Haunting and eerie, Miraculum Monstrum is a fun-house mirror where past, present, and future bounce off one another.
Kathline Carr’s feminist fairy tale Miraculum Monstrum is arresting, ominous, and dialectic, equal parts an emergent mythology, a damning treatise, and a horror story.
Set in an apocalyptic near future, the book catalogues the transformation of Tristia Vogel from a woman to a “latter hybrid,” a harpy-like creature both fragile and primal, able to survive an imminent ecological tragedy. The hybrid narrative uses art, poetry, narration, museum curating, and apocryphal texts to examine the constraint and construction of women.

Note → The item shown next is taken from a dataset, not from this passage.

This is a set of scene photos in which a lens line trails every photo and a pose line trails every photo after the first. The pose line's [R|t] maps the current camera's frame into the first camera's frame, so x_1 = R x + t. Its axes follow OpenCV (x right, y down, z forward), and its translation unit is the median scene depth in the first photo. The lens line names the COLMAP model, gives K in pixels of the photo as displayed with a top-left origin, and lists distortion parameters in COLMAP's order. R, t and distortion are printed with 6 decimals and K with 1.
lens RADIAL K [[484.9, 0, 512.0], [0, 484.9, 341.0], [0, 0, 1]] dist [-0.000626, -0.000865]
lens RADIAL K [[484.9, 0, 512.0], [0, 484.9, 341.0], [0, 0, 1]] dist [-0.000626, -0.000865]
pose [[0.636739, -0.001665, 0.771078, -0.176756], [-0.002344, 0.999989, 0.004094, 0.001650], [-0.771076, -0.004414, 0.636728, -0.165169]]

It is particularly interested in the spaces of the dispossessed, from Tristia’s closed medical wards to her drug-addict and hooker companions’ hovels and underpasses. Tristia’s miraculous, monstrous transformation allows her to escape and exist, however briefly, in a hostile environment where she’s free and ultimately alone.

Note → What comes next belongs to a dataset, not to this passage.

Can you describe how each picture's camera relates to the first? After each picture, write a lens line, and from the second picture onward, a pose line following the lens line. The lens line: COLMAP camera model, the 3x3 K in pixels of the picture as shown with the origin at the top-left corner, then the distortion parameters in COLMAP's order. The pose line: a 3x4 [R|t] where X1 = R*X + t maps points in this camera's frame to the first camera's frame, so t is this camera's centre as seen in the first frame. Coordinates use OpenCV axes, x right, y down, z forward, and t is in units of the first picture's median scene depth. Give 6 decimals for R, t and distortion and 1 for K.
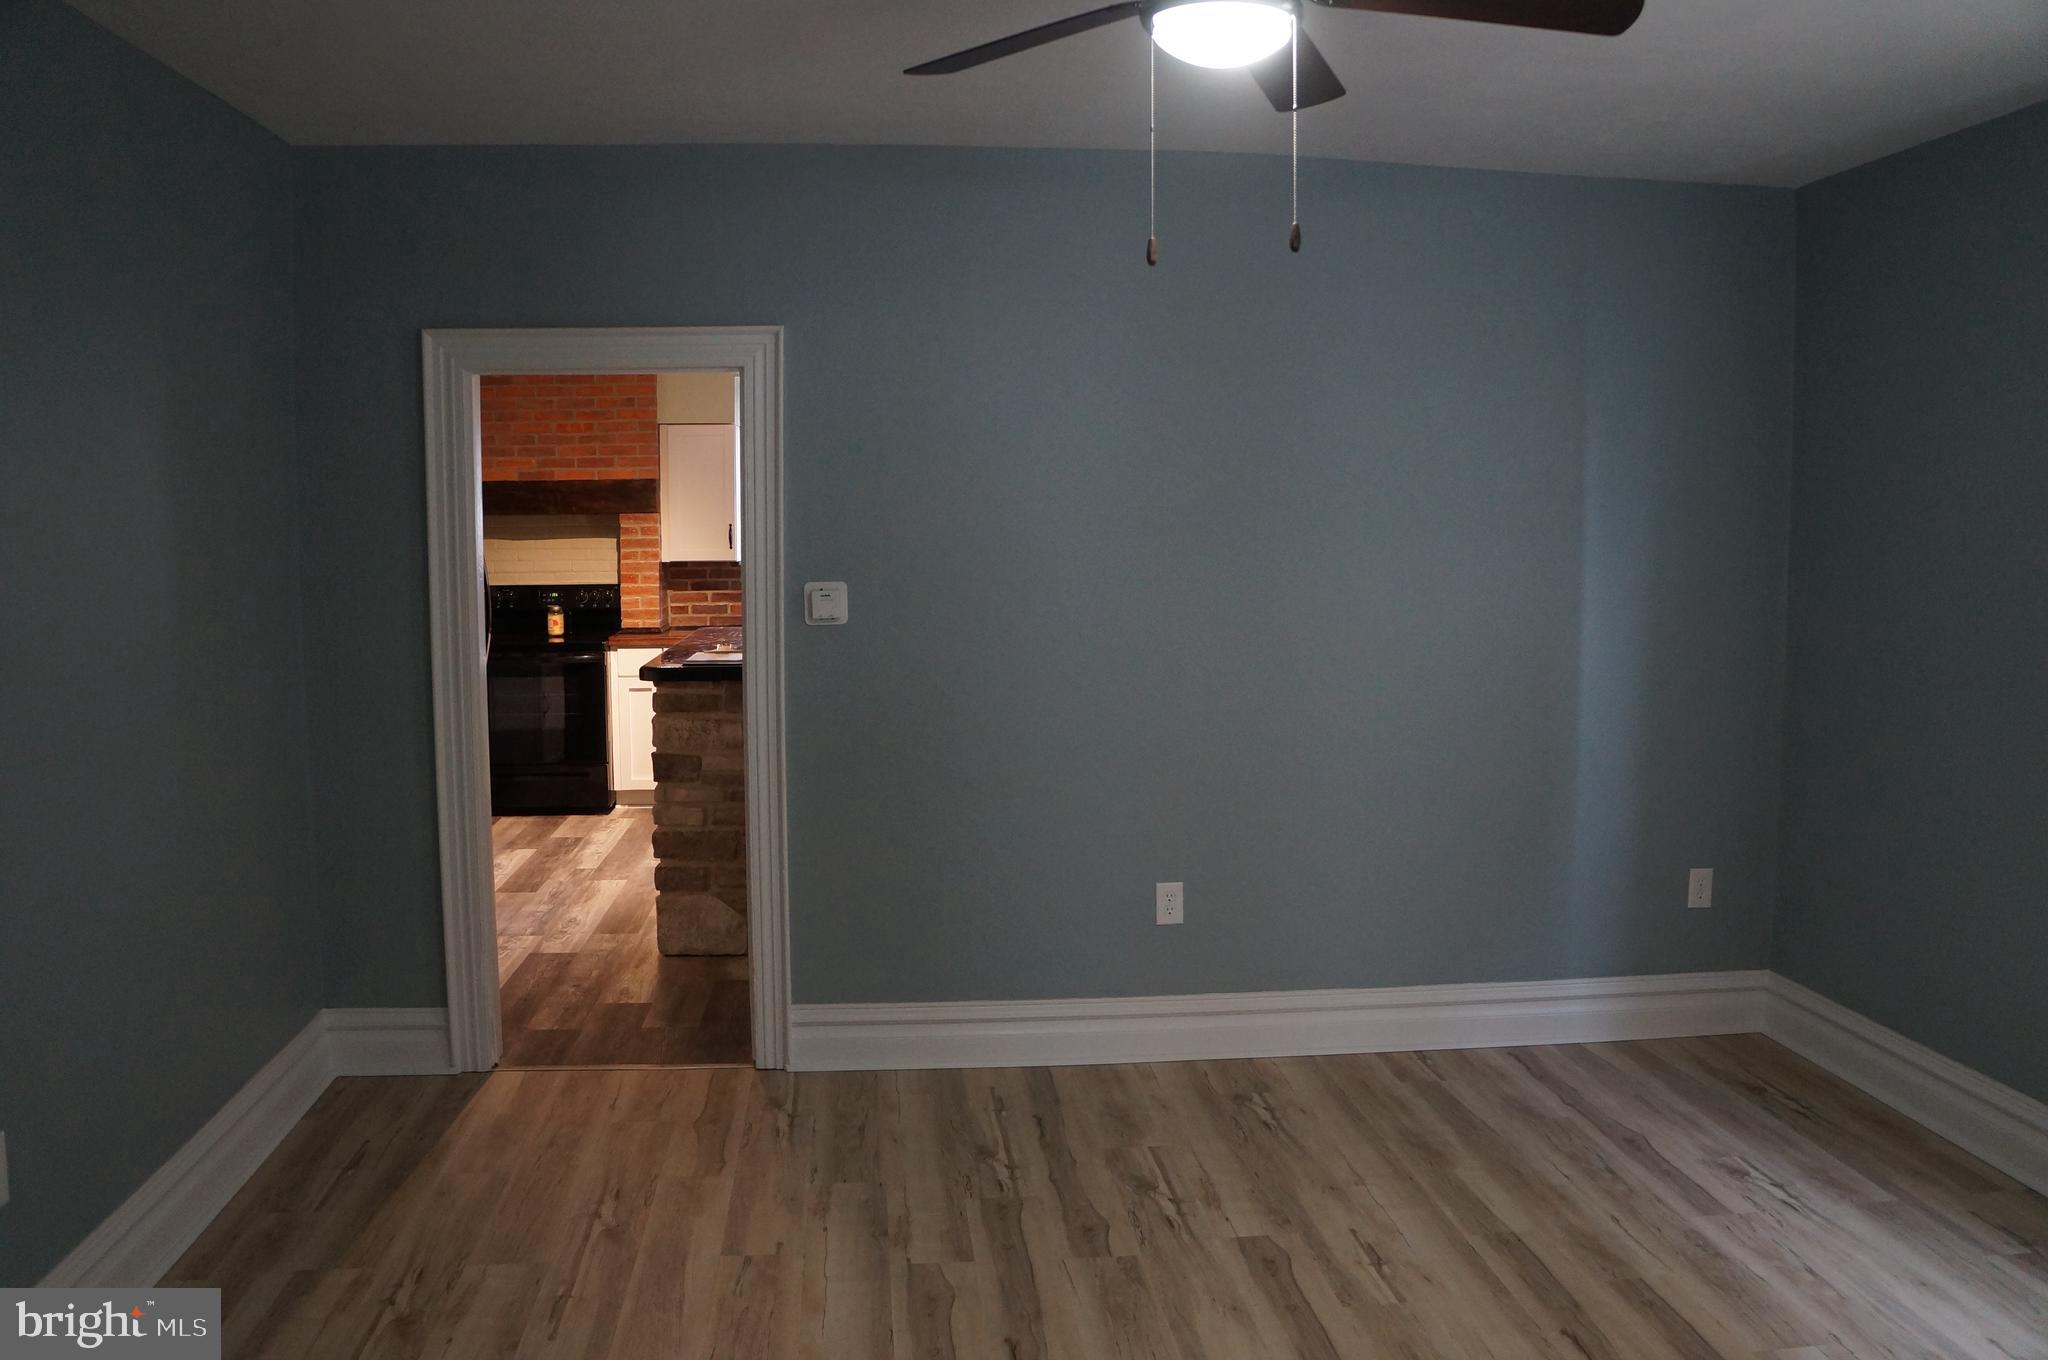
lens RADIAL K [[1612.6, 0, 1048.6], [0, 1612.6, 688.3], [0, 0, 1]] dist [-0.173317, 0.127638]
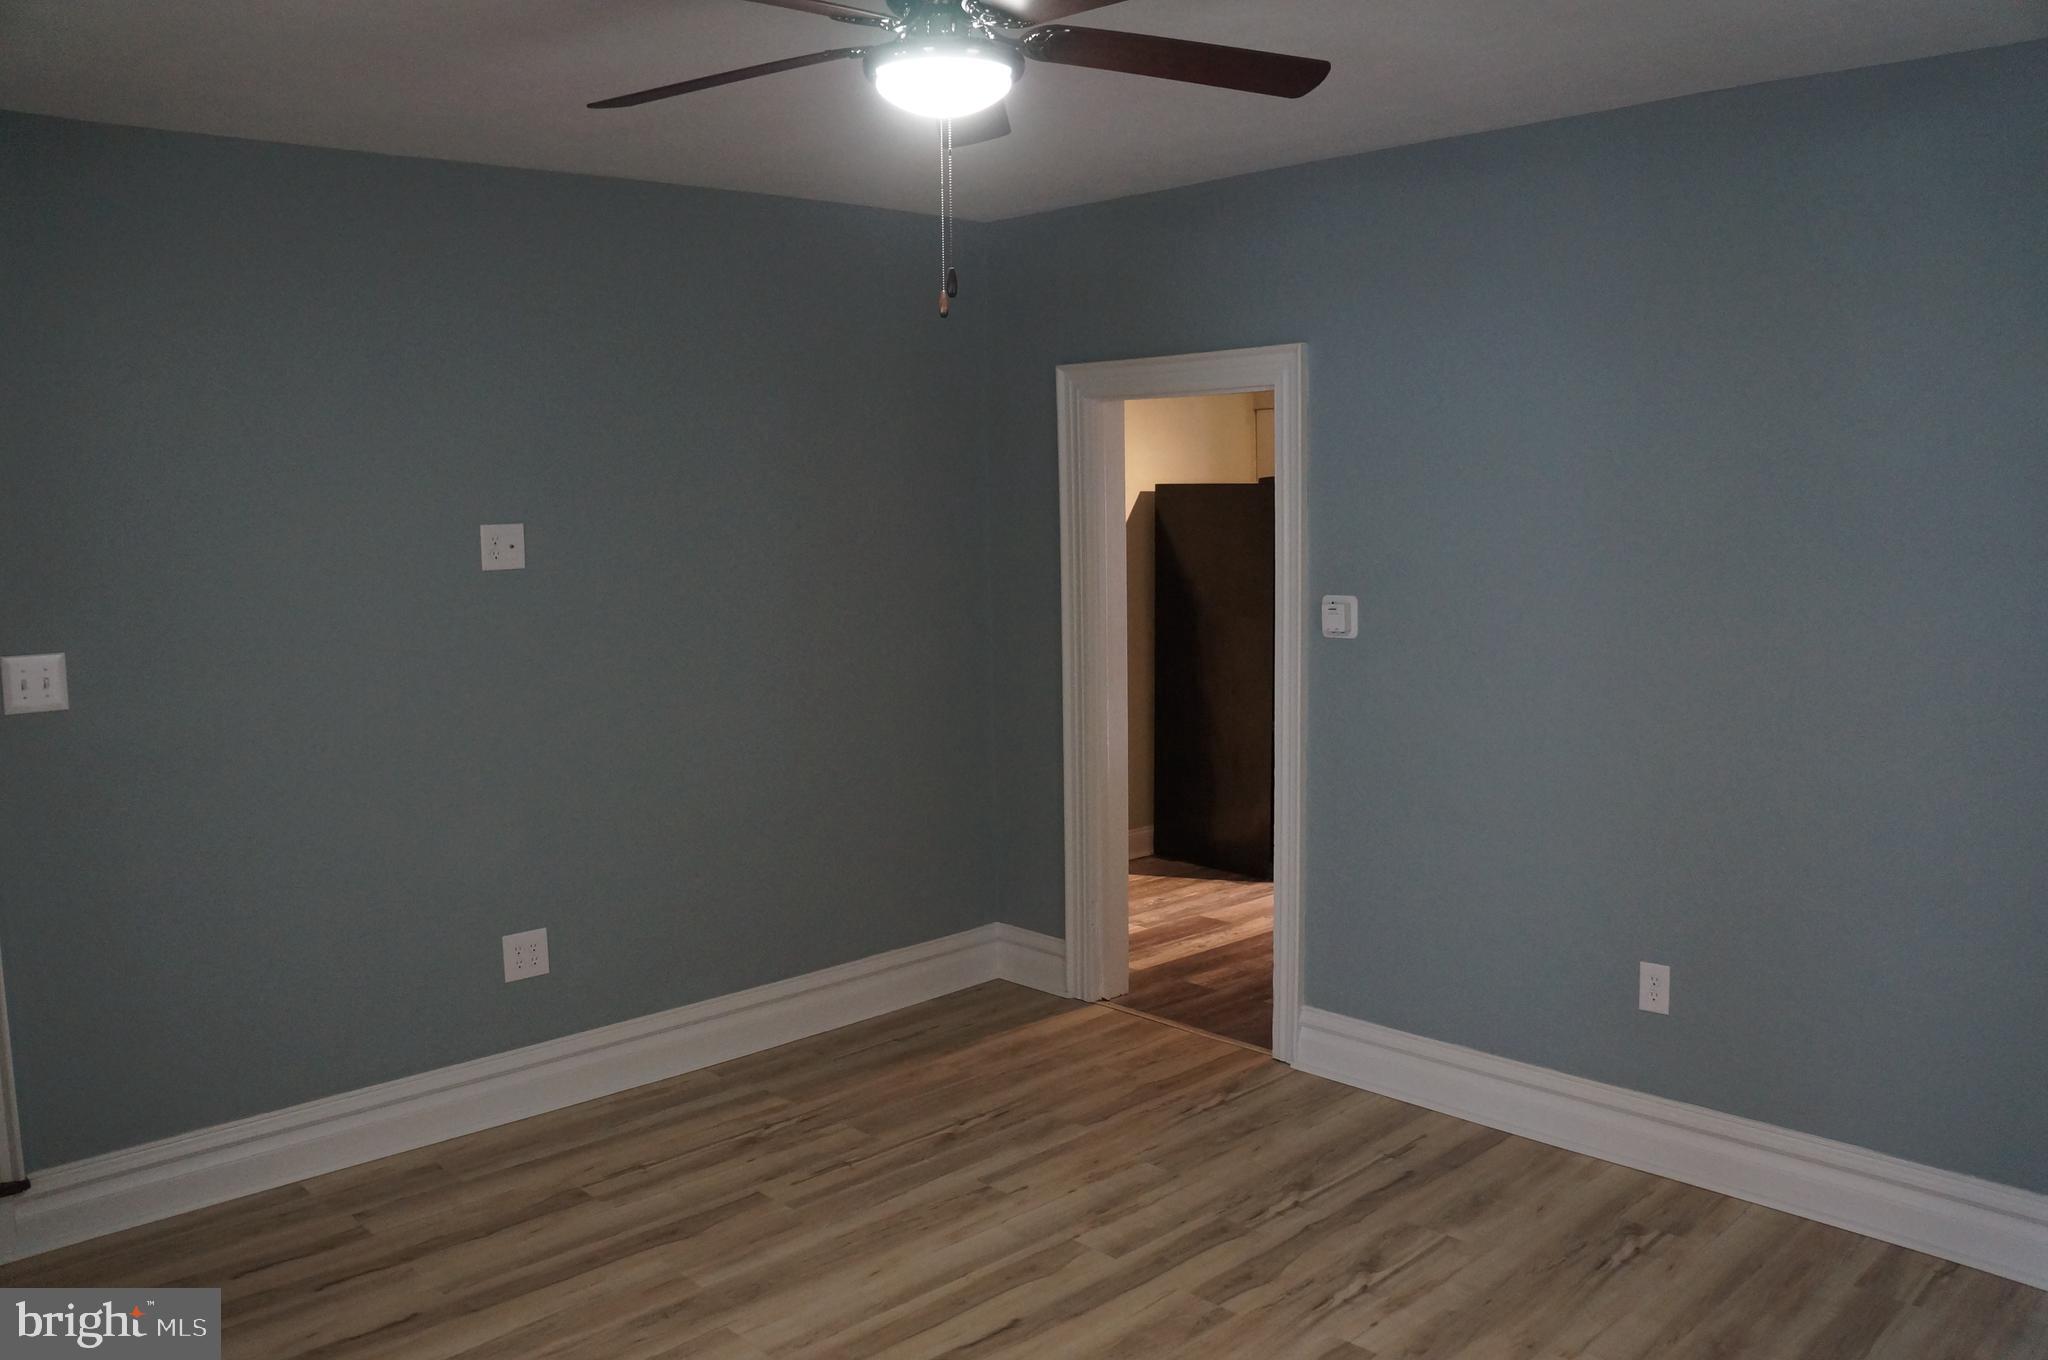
lens RADIAL K [[1612.6, 0, 1048.6], [0, 1612.6, 688.3], [0, 0, 1]] dist [-0.173317, 0.127638]
pose [[0.617540, 0.084949, -0.781938, 0.588925], [-0.072127, 0.996078, 0.051250, -0.050507], [0.783225, 0.024750, 0.621246, 0.259956]]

Tristia is deified in her dehumanization. As she rapidly loses her human appearance, there’s a parallel degeneration in the treatment she receives at the hands of empowered human beings, and she emerges as a messianic figure for outcasts.
As humans lose the surface and submerge themselves deep underground, Tristia gains her freedom. But as each party trades sun for shadows, freedom for constraint, the dire price suggests that there’s a toxic force in these binaries.

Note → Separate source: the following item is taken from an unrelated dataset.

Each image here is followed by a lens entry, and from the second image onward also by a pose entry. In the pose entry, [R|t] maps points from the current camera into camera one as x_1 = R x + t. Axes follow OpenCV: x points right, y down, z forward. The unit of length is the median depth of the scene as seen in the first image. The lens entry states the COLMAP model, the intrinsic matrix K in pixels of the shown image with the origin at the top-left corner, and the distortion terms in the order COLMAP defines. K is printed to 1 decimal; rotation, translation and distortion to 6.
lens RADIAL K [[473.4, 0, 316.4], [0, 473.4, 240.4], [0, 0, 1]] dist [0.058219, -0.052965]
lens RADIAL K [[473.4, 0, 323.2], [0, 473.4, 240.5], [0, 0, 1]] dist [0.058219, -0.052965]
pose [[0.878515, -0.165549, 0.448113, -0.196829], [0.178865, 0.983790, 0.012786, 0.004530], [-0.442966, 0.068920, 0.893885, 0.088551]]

Sadly, as the first recorded latter hybrid, Tristia seems to have little to no sense of the importance of what is happening to her. Her time and space is liminal, the event horizon for a future to come, and her messianic hagiography is the result of posterity.
The book’s presentation of her life as retrospective art show continues its play with social constructs, indicating just how much our bodies, our environments, our histories, and our very selves are creations informed and limited by forces that are deeply personal, even when they’re often beyond our understanding or control.
Haunting and eerie, Carr’s hybrid narrative offers a daring, prescient frame. Miraculum Monstrum is a fun-house mirror where past, present, and future bounce off one another, but the dangerous work of constructing meaning is left for reflection just beyond the page.